Exercise set:
[A] Rewrite the passage on alternative investments from "While the equities" up to and including "sudden market correction.", putting "steep decline" in place of "wild swing".
[B] In the passage on alternative investments, which things does Josh Charlson say alternatives should do or ideally will do? List every one.
[C] Go on with the passage on alternative investments from its final sentence.

Text segment:
While the equities market experienced a wild swing in late August, alternative investments and related exchange traded funds provided some with a more stable return during the sudden market correction.
Potential investors should be aware that alternative investments are not meant as growth strategies to generate outsized returns in investment portfolios. In reality, these strategies are doing exactly what they were made for, diminishing volatility. Consequently, in bullish market conditions, the strategies may underperform, but if the markets turn, alts can shine.
Alternatives “should provide diversification from equities, which tend to be responsible for most of the risk in investor portfolios, and ideally will protect better on the downside than stocks while allowing for some upside participation,” writes Josh Charlson, director of manager research for alternatives strategies for Morningstar. “But most of these types of funds do have exposure to the markets–sometimes through direct stock market investments, at times through exposure to other global asset classes–so in a sell-off as widespread and steep as we saw in late August, you shouldn’t expect complete immunity.”

Data excerpts:
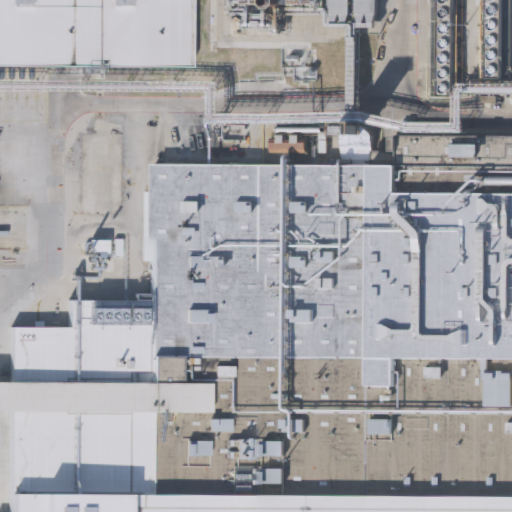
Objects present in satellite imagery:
building: (300, 13)
building: (444, 48)
road: (138, 103)
road: (414, 110)
building: (472, 150)
building: (276, 322)
building: (277, 340)
road: (4, 410)
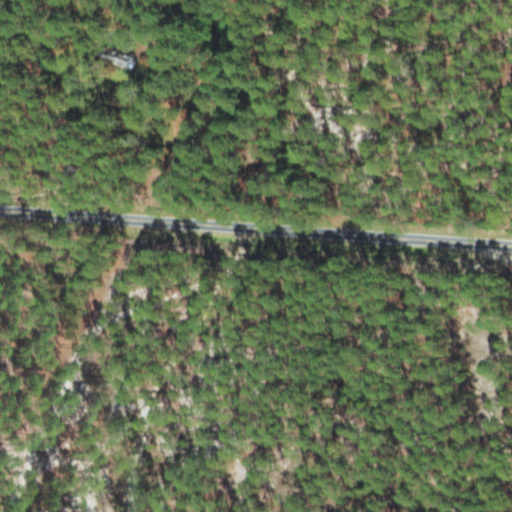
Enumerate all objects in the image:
road: (255, 232)
road: (45, 323)
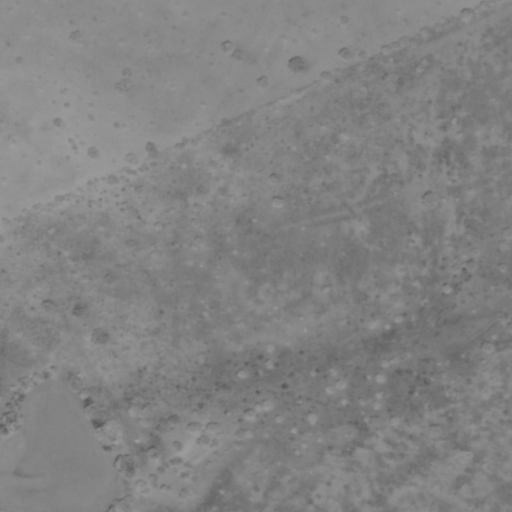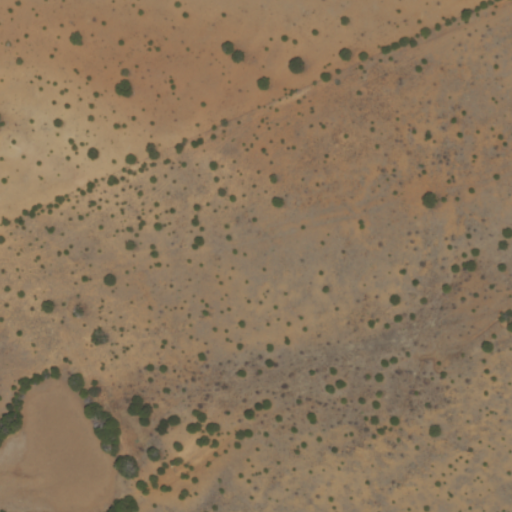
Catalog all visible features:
road: (217, 94)
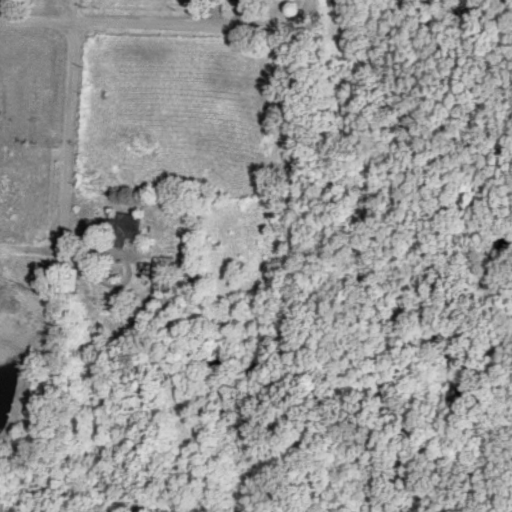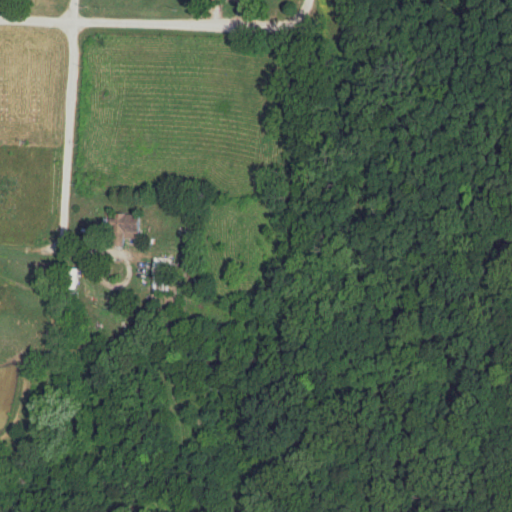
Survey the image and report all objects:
road: (306, 12)
road: (149, 23)
road: (67, 125)
building: (127, 226)
road: (92, 252)
building: (163, 275)
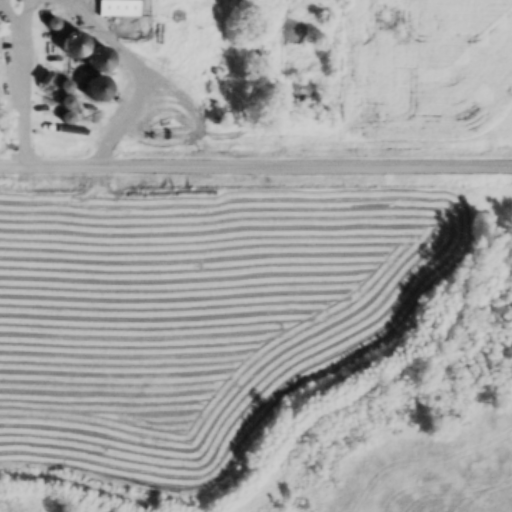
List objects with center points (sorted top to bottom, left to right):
road: (55, 1)
building: (119, 8)
building: (0, 46)
building: (102, 62)
building: (101, 91)
road: (255, 162)
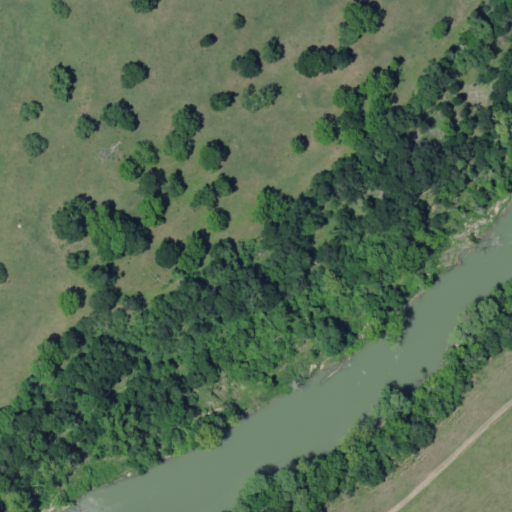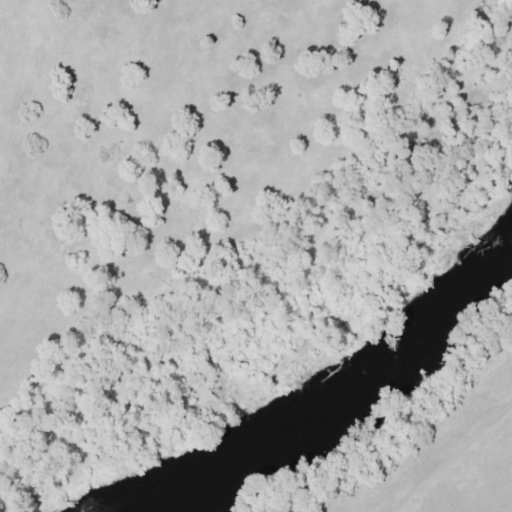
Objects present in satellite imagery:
road: (112, 335)
river: (323, 399)
road: (463, 471)
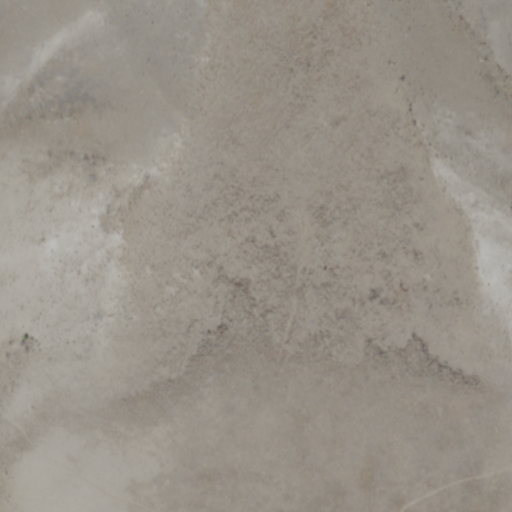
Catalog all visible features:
road: (241, 446)
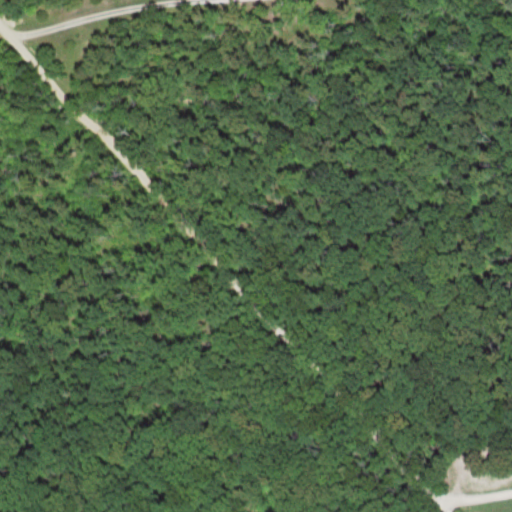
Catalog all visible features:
road: (210, 265)
road: (485, 506)
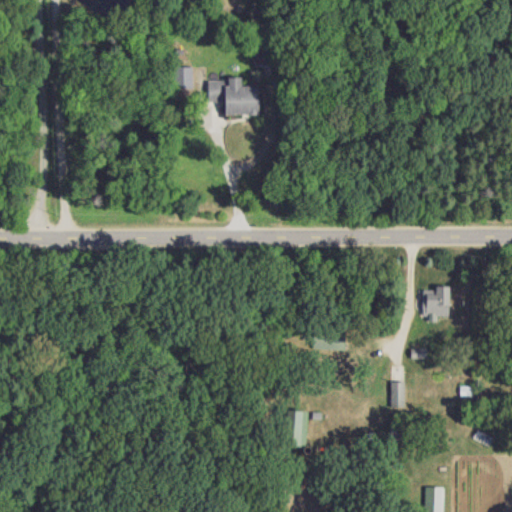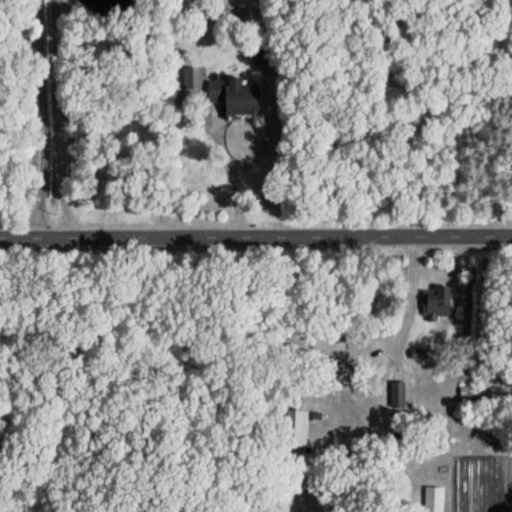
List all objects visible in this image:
building: (185, 77)
building: (235, 96)
road: (62, 119)
road: (44, 120)
road: (233, 180)
road: (255, 238)
road: (410, 298)
building: (435, 302)
building: (335, 341)
building: (397, 394)
building: (433, 499)
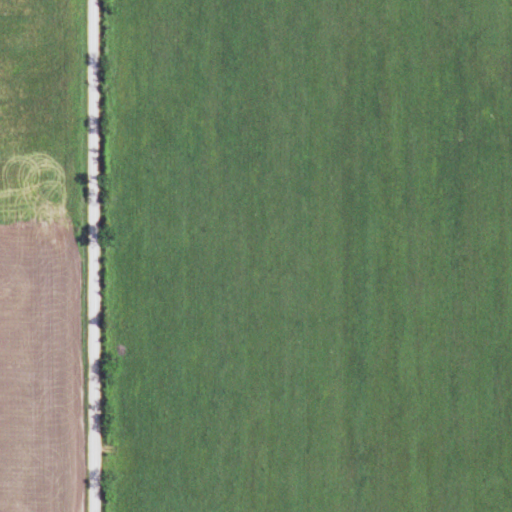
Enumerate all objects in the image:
road: (94, 256)
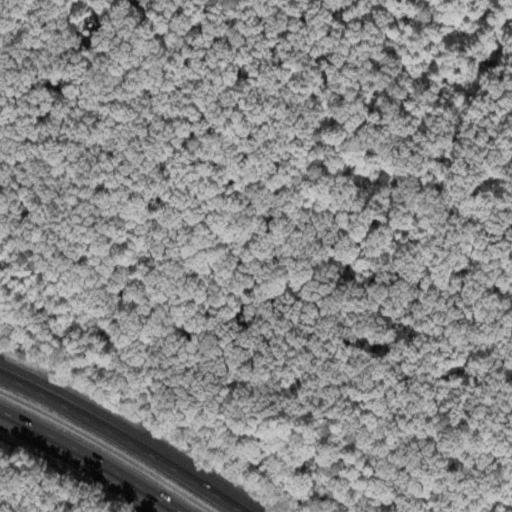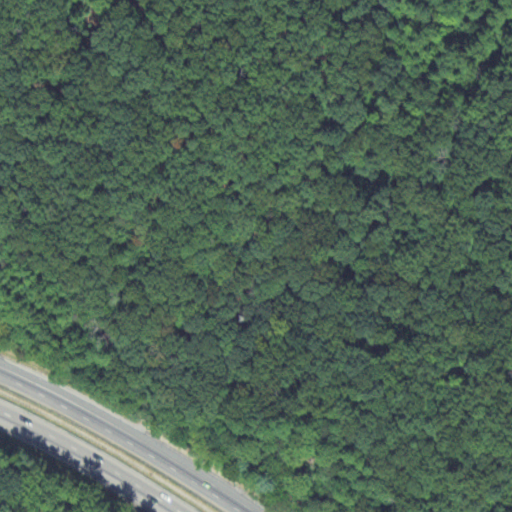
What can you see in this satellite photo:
road: (122, 441)
road: (91, 456)
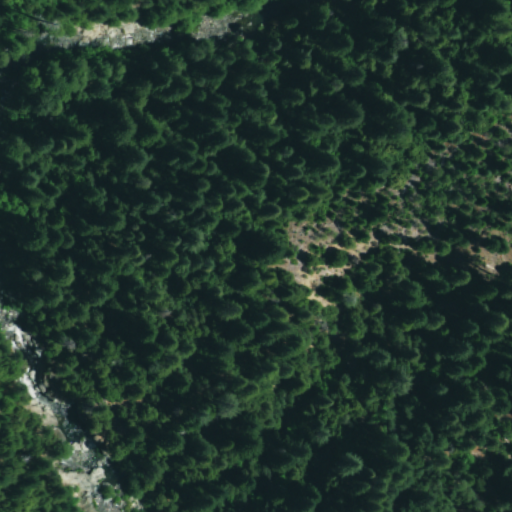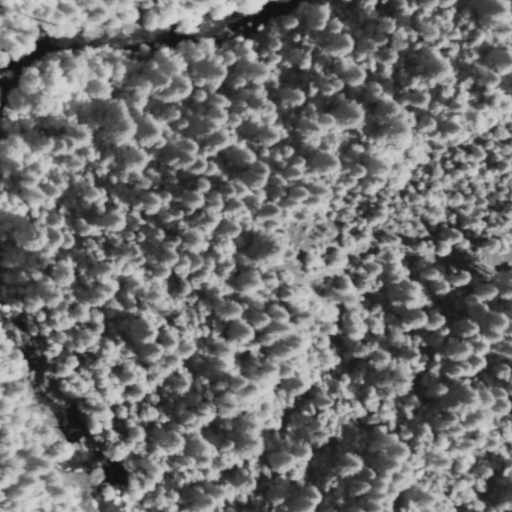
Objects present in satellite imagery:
river: (2, 230)
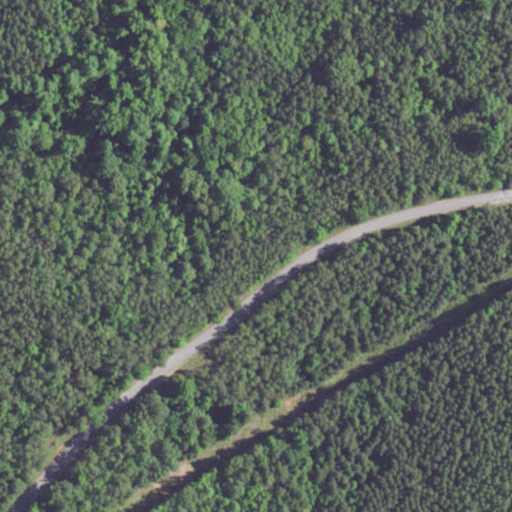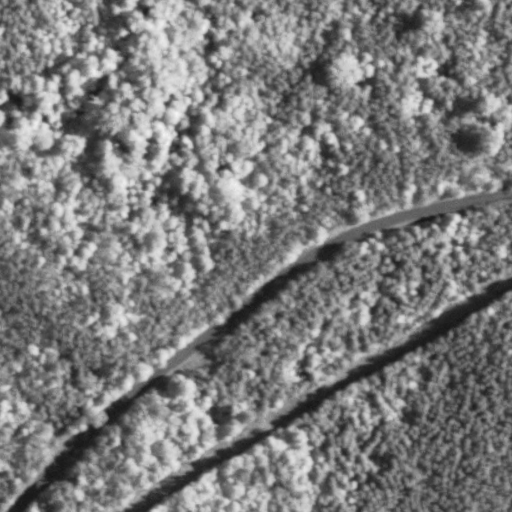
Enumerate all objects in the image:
road: (242, 316)
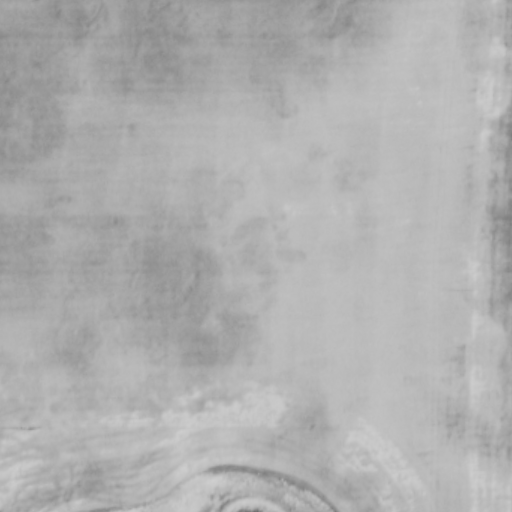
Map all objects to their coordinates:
building: (258, 10)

Numbered responses:
[A]
While the equities market experienced a steep decline in late August, alternative investments and related exchange traded funds provided some with a more stable return during the sudden market correction.

[B]
- Provide diversification from equities
- Protect better on the downside than stocks
- Allow for some upside participation

[C]
In the recent market oscillation, Charlson argues that liquid alternatives performed will within expectations. Specifically, between August 17 and August 24, bear market strategies outperformed, returning an average 14.5%.
For instance, the AdvisorShares Ranger Equity Bear ETF (NYSEArca: HDGE), which tries to generate capital appreciation through short sales of domestic equities, rose 14.7% over the same period.
Additionally, managed futures were the second-best performing category from August 17 to August 24, according to Charlson. For instance, the WisdomTree Managed Futures Strategy Fund (NYSEArca: WDTI) dipped 0.2%, First Trust Morningstar Managed Futures Strategy Fund (NYSEArca: FMF) fell 1.4% and ProShares Managed Futures Strategy (NYSEArca: FUTS) was up 1.1%.